Was würde passieren, wenn Deutschland das Schweizer Modell übernehmen würde?

Ein Beitrag von

Werner Hoffmann Überzeugter demokratischer Europäer
Werner Hoffmann Überzeugter demokratischer Europäer

Werner Hoffmann.

– Rentenberater (RDG). –
https://www.Renten-Experte.de

Warum sind die Beitragssätze zur gesetzlichen Rentenversicherung in Deutschland deutlich höher als in der Schweiz?
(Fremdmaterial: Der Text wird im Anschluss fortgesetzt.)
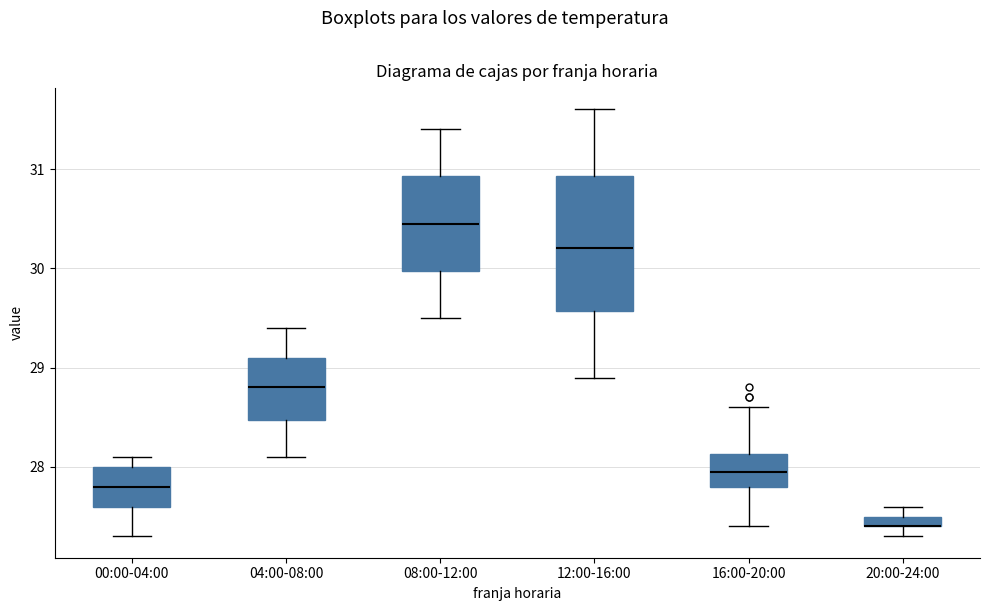

Which box is the tallest, from its lower edge to its upper edge?

12:00-16:00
Der Hauptunterschied liegt vor allem bei:

  • der Versicherungspflicht,
  • der Beitragsbemessungsgrenze,
  • und der Finanzierungsbasis.

Deutschland: Hohe Beiträge – aber begrenzte Einnahmen

In Deutschland beträgt der Beitragssatz zur gesetzlichen Rentenversicherung 18,6 %.

Gleichzeitig gibt es:

  • eine Beitragsbemessungsgrenze von rund 101.400 € jährlich,
  • zahlreiche Selbstständige ohne Pflichtversicherung,
  • Beamte außerhalb der gesetzlichen Rentenversicherung,
  • eigene Versorgungssysteme vieler Freiberufler.

Dadurch werden hohe Einkommen oft gar nicht oder nur teilweise zur Finanzierung der gesetzlichen Rentenversicherung herangezogen.

Schweiz: Breitere Finanzierung – niedrigerer Beitragssatz

Die Schweizer AHV funktioniert deutlich breiter:

  • nahezu alle Erwerbstätigen sind versichert,
  • auch Selbstständige,
  • Beiträge werden grundsätzlich auf das gesamte Einkommen erhoben,
  • eine klassische deutsche Beitragsbemessungsgrenze existiert praktisch nicht.

Der Beitragssatz liegt deshalb nur bei rund 10,6 %.

Besonders interessant:

Auch Nichterwerbstätige müssen in der Schweiz häufig AHV-Beiträge zahlen, z. B.:

  • vermögende Privatpersonen,
  • Frühpensionäre,
  • Personen mit hohen Kapitalerträgen,
  • Personen mit größeren Vermögen.

Die Beiträge orientieren sich teilweise auch am Vermögen und an Renteneinkünften.

Was würde das in Deutschland verändern?

Würde Deutschland das Schweizer Modell übernehmen, müssten zusätzlich einzahlen:

  • Beamte,
  • Abgeordnete,
  • Selbstständige,
  • Freiberufler,
  • Spitzenverdiener ohne BBG-Begrenzung.

Dadurch würde die Einnahmebasis der gesetzlichen Rentenversicherung massiv steigen.

Viele Experten gehen deshalb davon aus, dass der Beitragssatz langfristig auf etwa 10,5 bis 12 % sinken könnte — oder alternativ höhere Renten finanzierbar wären.

Resümee

Normale Arbeitnehmer würden vermutlich erheblich entlastet.

Eine Senkung des Beitragssatzes von 18,6 % auf beispielsweise 11 % entspräche einer Reduzierung um 7,6 Prozentpunkte.

Bei einem durchschnittlichen Jahresarbeitsentgelt von rund 51.904 € ergäbe dies rechnerisch eine Entlastung von etwa 3.944 € jährlich für Arbeitnehmer und Arbeitgeber zusammen.